My personal email should NOT be posted in the open forum. If it is, I wish you would point out the specific thread so I might edit it.
The Sanken S-100W is lacking the current limiting circuitry that is built into the stock TA-100W. Strictly speaking, it is NOT necessary for operation...the circuit just pulls back on the drive to the output devices when it detects the current is too high. Without it, a shorted speaker or wire will kill the module very very quickly (and it obviously had limited effectiveness, judging from the number of dead modules I read about on the web from shorted speaker cables). Anyway, a few members have noted (correctly) that many high-end amps have no such circuitry.

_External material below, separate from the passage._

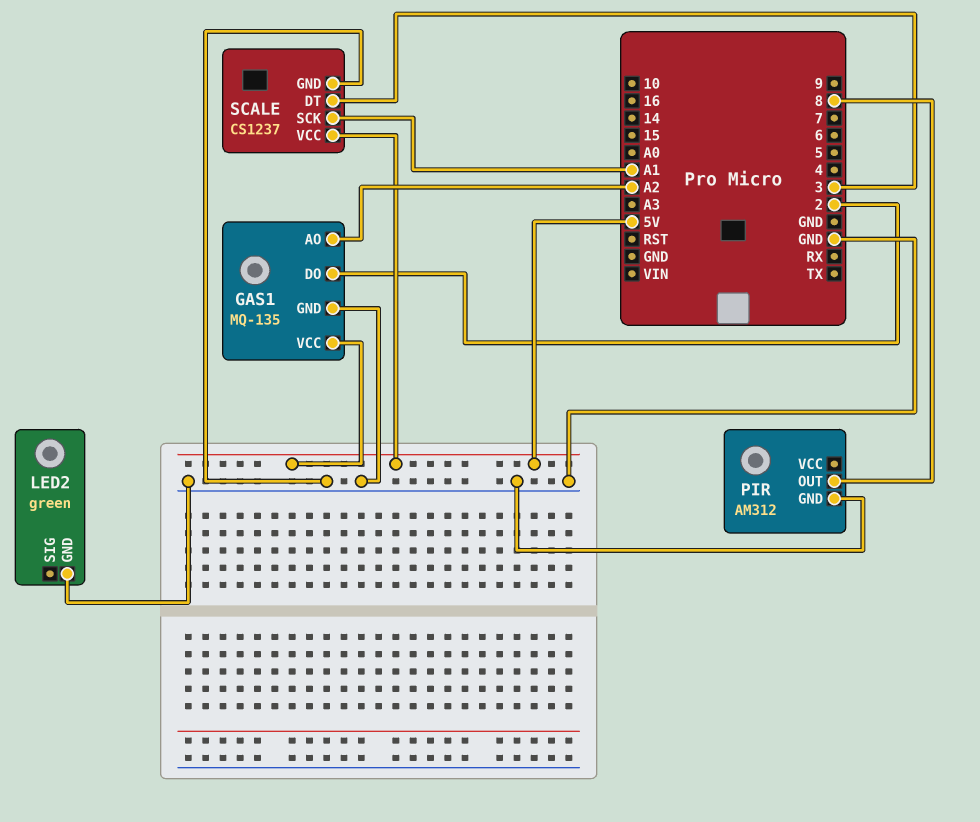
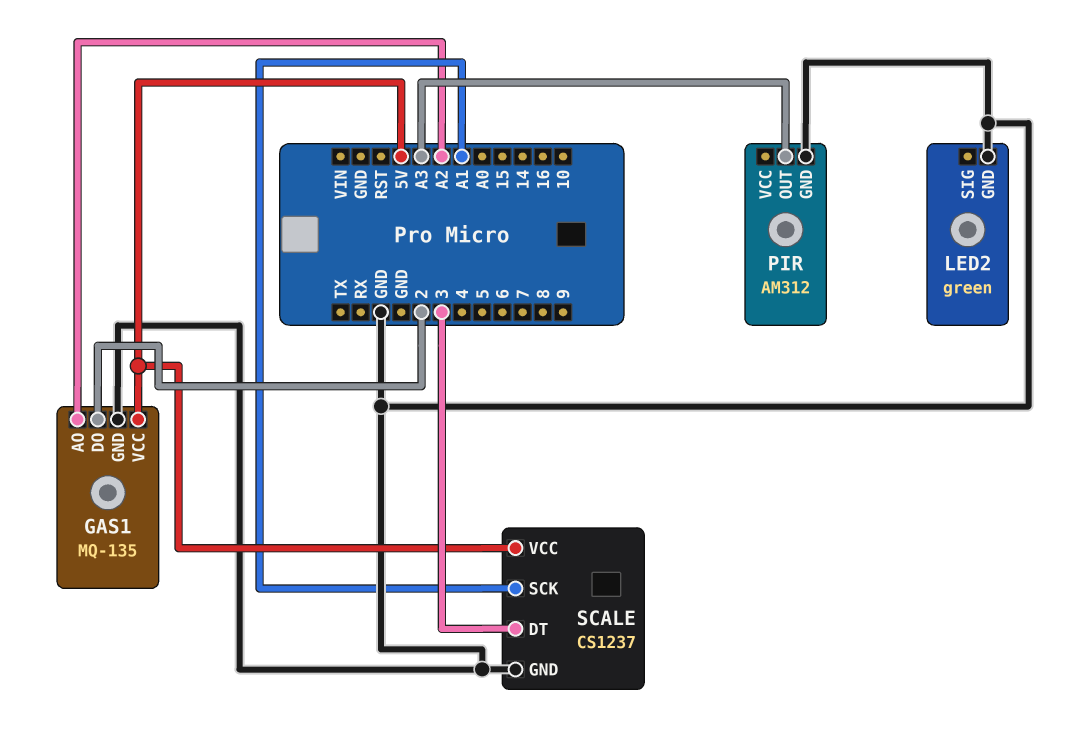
PIR pin OUT: 8 -> A3

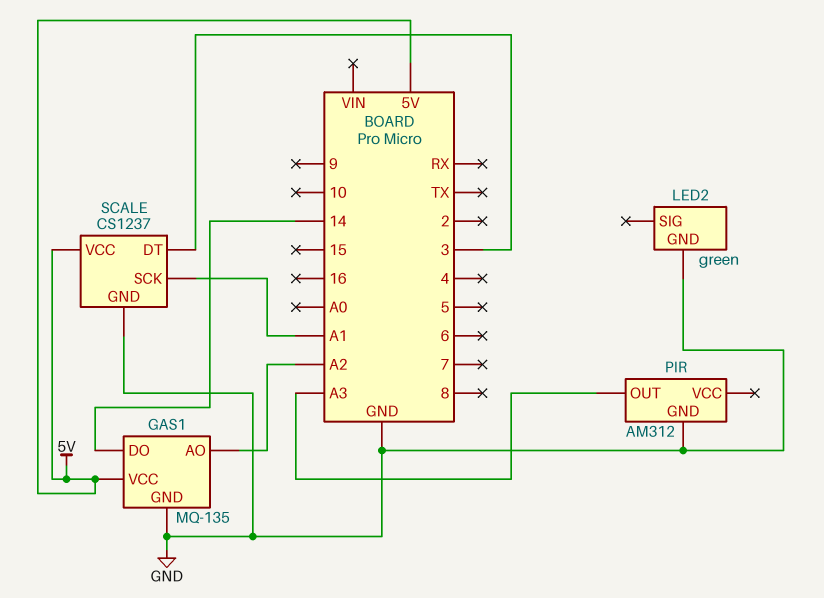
GAS1 pin DO: 2 -> 14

At any rate, you may want to take a look at
this thread. I detail the pinout of each
here.
I have not done the swap, but I can describe how it should go...

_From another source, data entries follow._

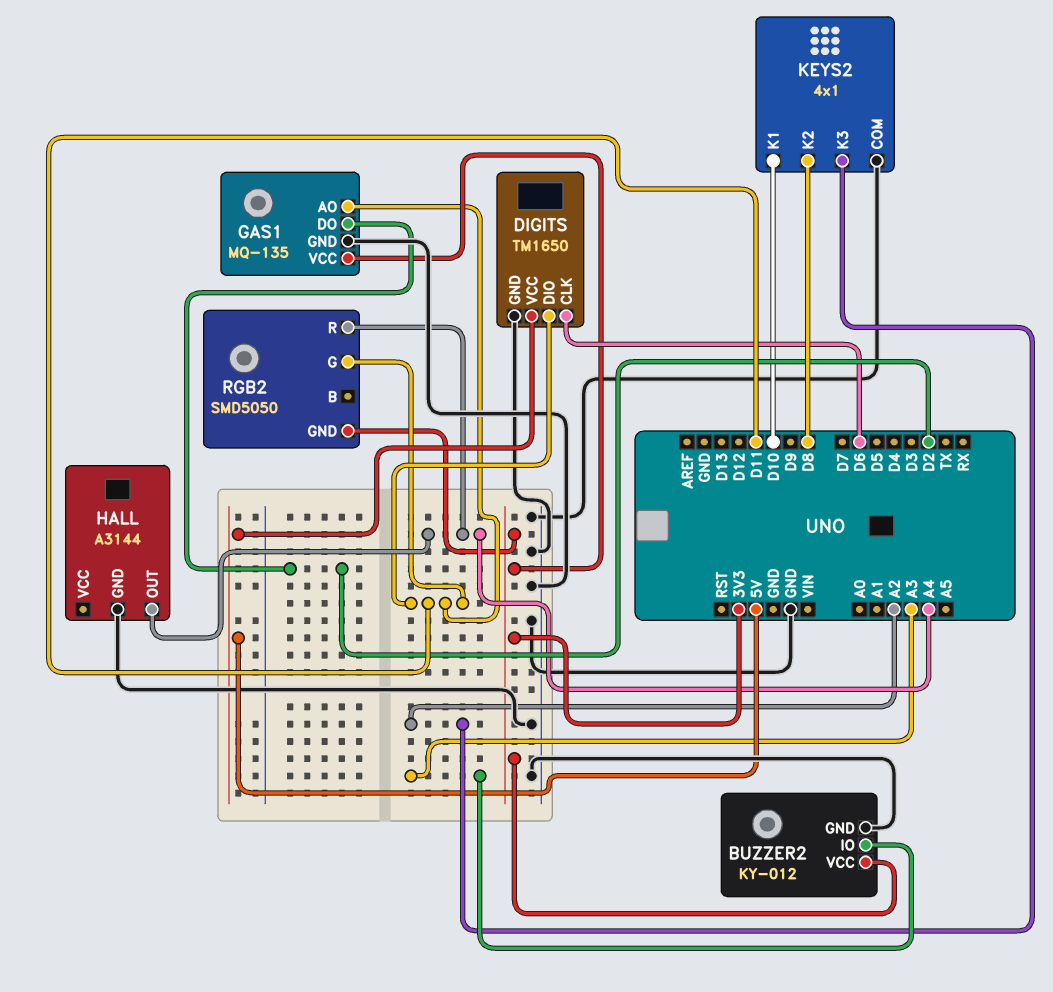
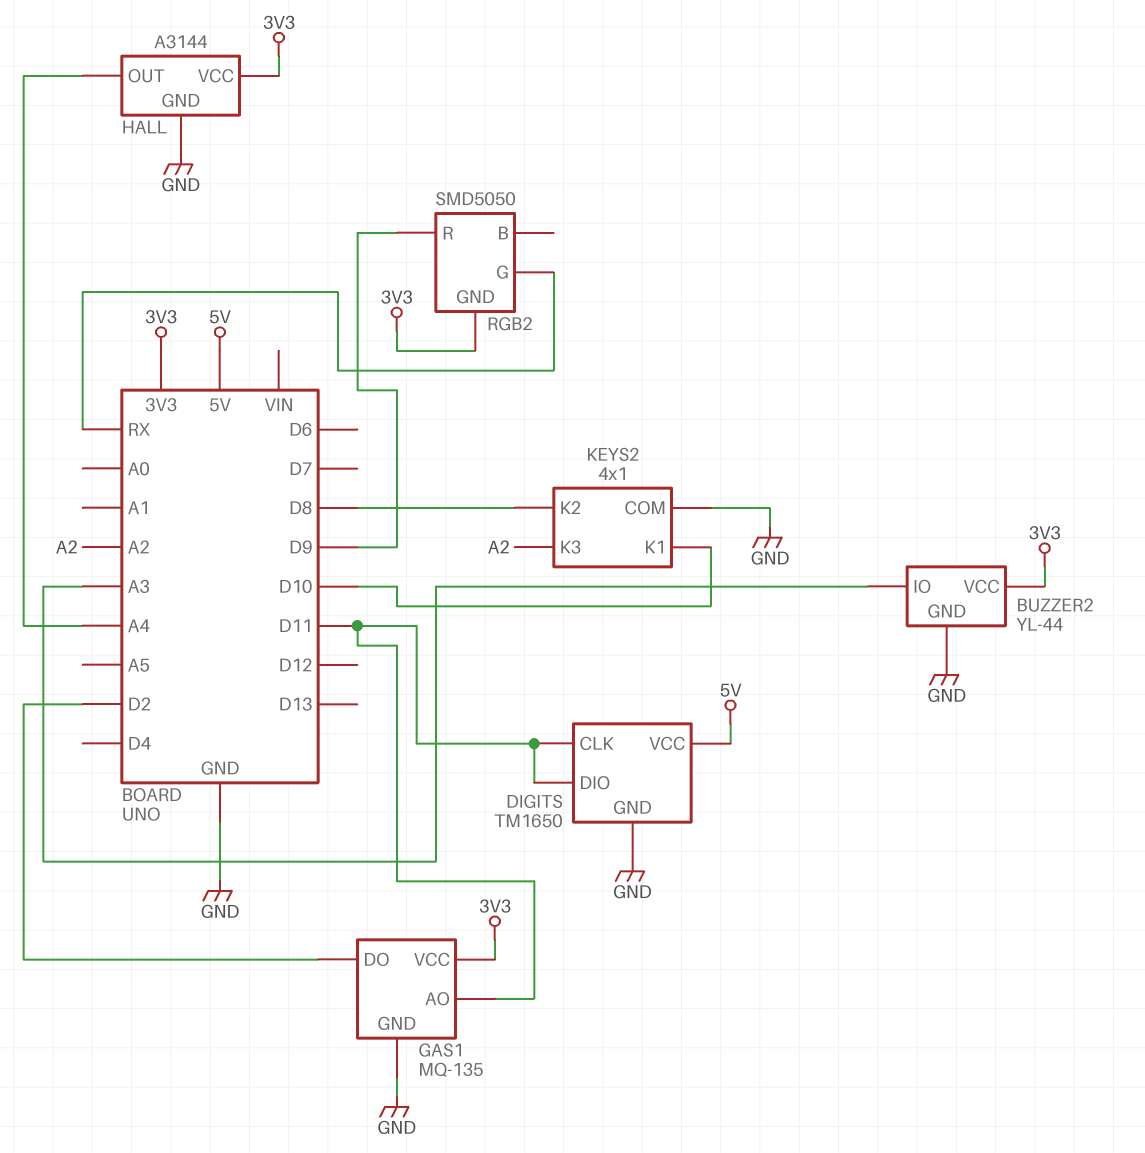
BUZZER2: KY-012 -> YL-44
DIGITS pin CLK: D6 -> D11
HALL pin VCC: none -> 3V3
RGB2 pin G: D11 -> RX
RGB2 pin R: A4 -> D9

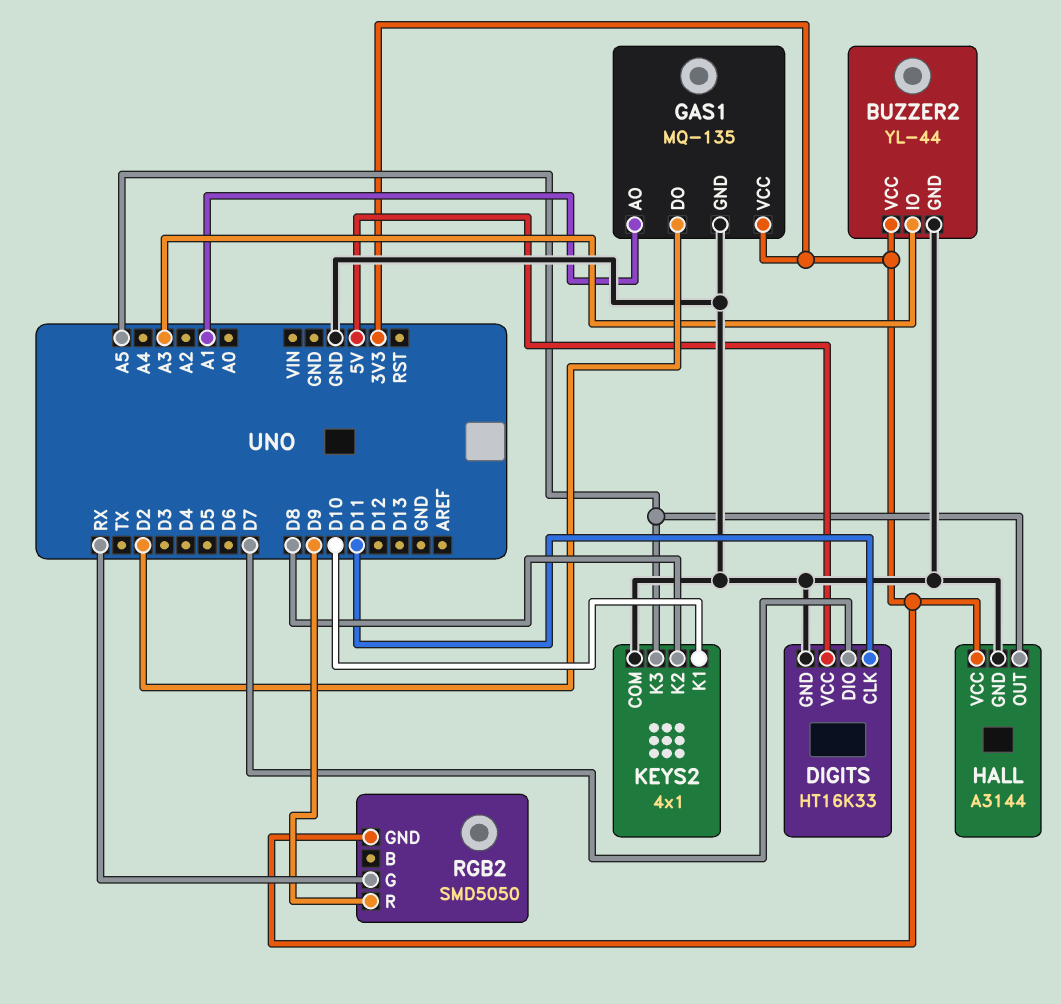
DIGITS: TM1650 -> HT16K33
DIGITS pin DIO: D11 -> D7
GAS1 pin AO: D11 -> A1
HALL pin OUT: A4 -> A5
KEYS2 pin K3: A2 -> A5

Pin1 and Pin2 on the S-100W are fine on the PC board. Pin3 on the PC board gets cut, and routed to Pin4 on the Sanken chip. Pin4 on the PC board is left disconnected. Pin5 is the output and is OK. Pin6 on the PC board is cut and routed to Pin7 on the Sanken chip. Pin7 on the PC board is cut and routed to Pin9 on the Sanken chip. Pin8 and Pin9 on the PC board are left disconnected.
It appears that this would work. No promises. The hard part is finding a Sanken S-100W chip.

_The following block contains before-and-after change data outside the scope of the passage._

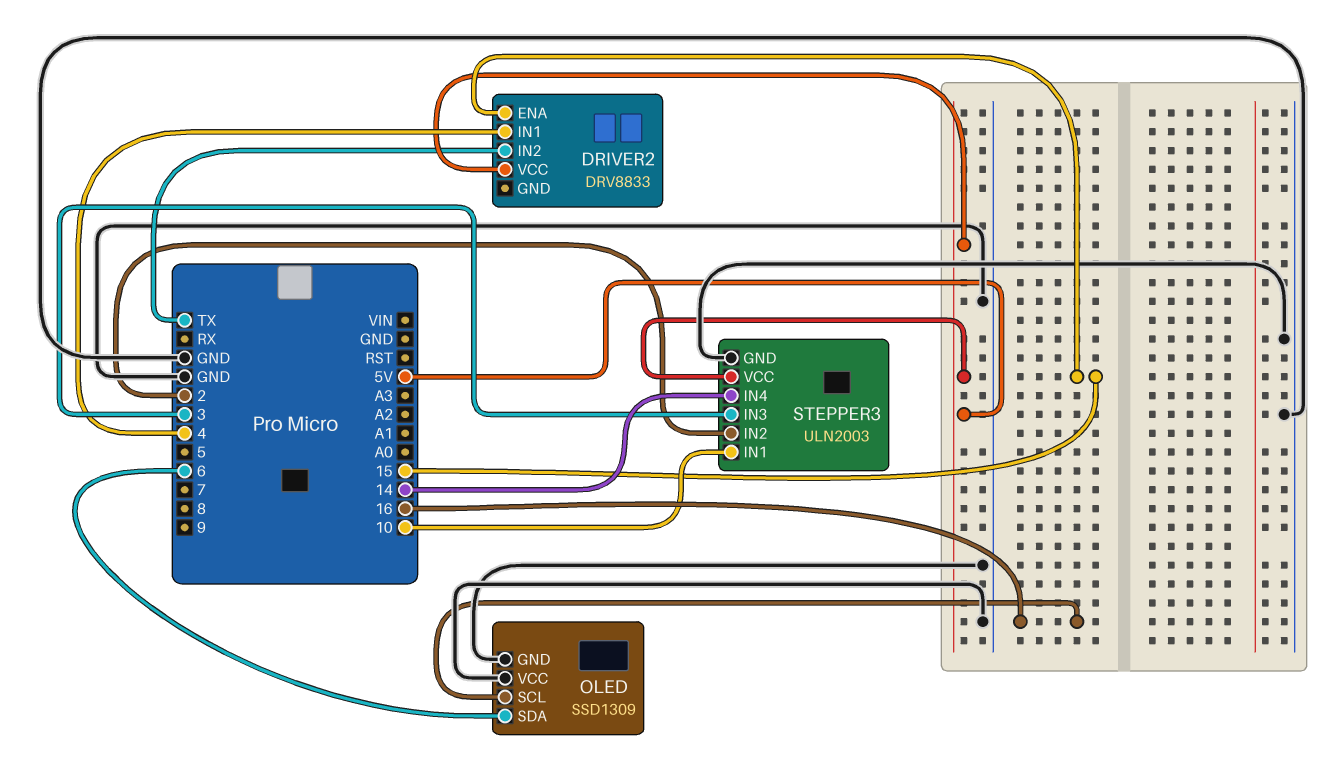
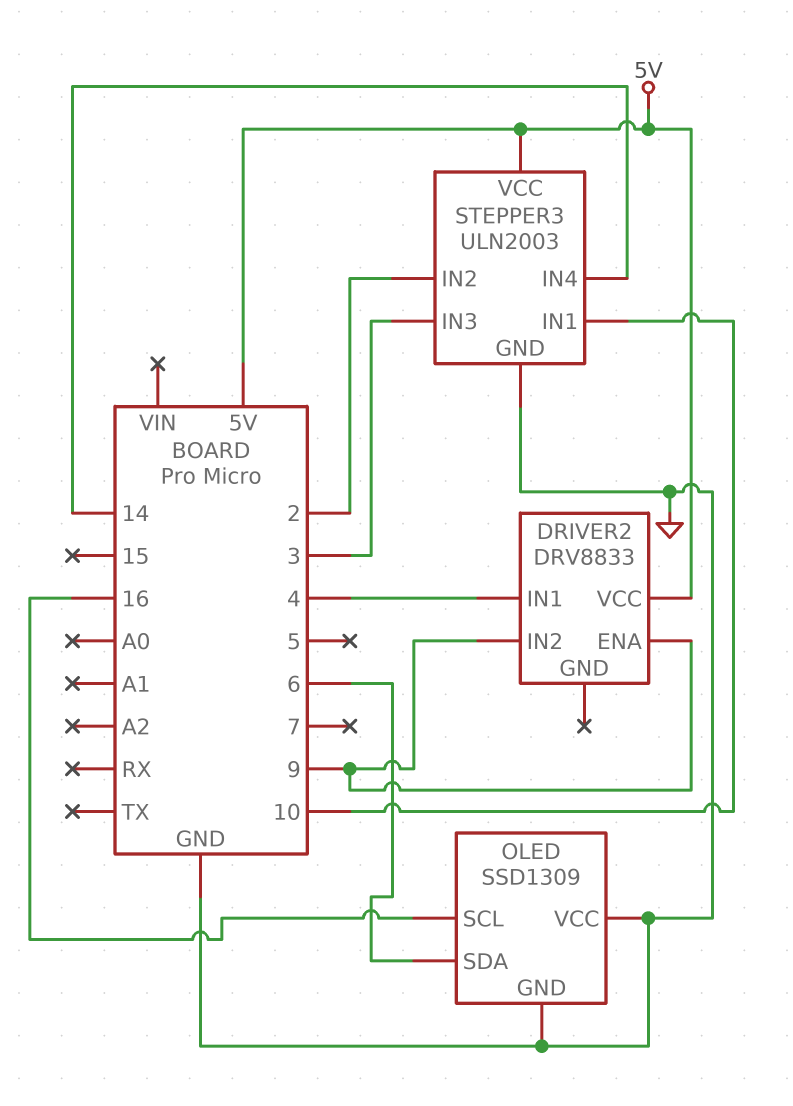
DRIVER2 pin ENA: 15 -> 9
DRIVER2 pin IN2: TX -> 9

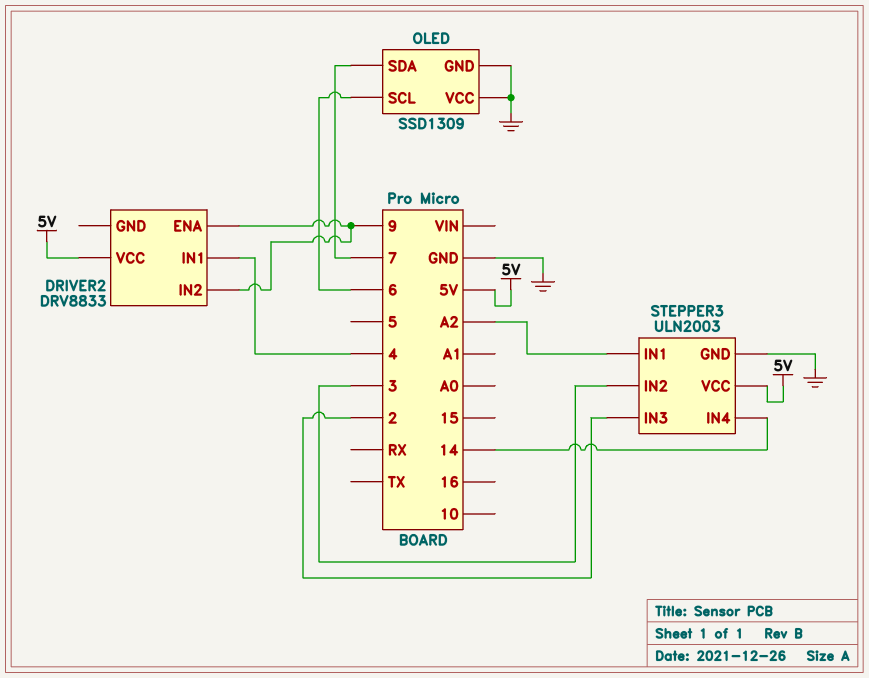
OLED pin SCL: 16 -> 6
OLED pin SDA: 6 -> 7
STEPPER3 pin IN1: 10 -> A2
STEPPER3 pin IN2: 2 -> 3
STEPPER3 pin IN3: 3 -> 2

Another member claimed to use the Sanken SAP16 and SAP16N to replace the module. These parts were 5-lead Darlington devices with internal temp compensation and built-in thin-film emitter resistors. This would also have worked well, and is the way I would have gone, except that these parts are discontinued. Sanken has replaced these with the STD01N & STD01P (150V 10A), and the STD03N & STD03P (160V 15A). There is very little difference between these new devices and the old, EXCEPT the new devices do not have the internal thin-film emitter resistor, so the emitter resistors would have to be mounted somewhere else, which complicates the install a bit. Besides that, the bias pins of these devices simply have to be joined with a 200 ohm trimpot for bias adjustment. If I were to tackle a dead 9100, I'd try to find the STD03 devices and make it work. They are apparently current production Sanken devices, but finding a reseller in the US is not easy.
Profusion in the UK can source them, but I don't know what the minimum might be.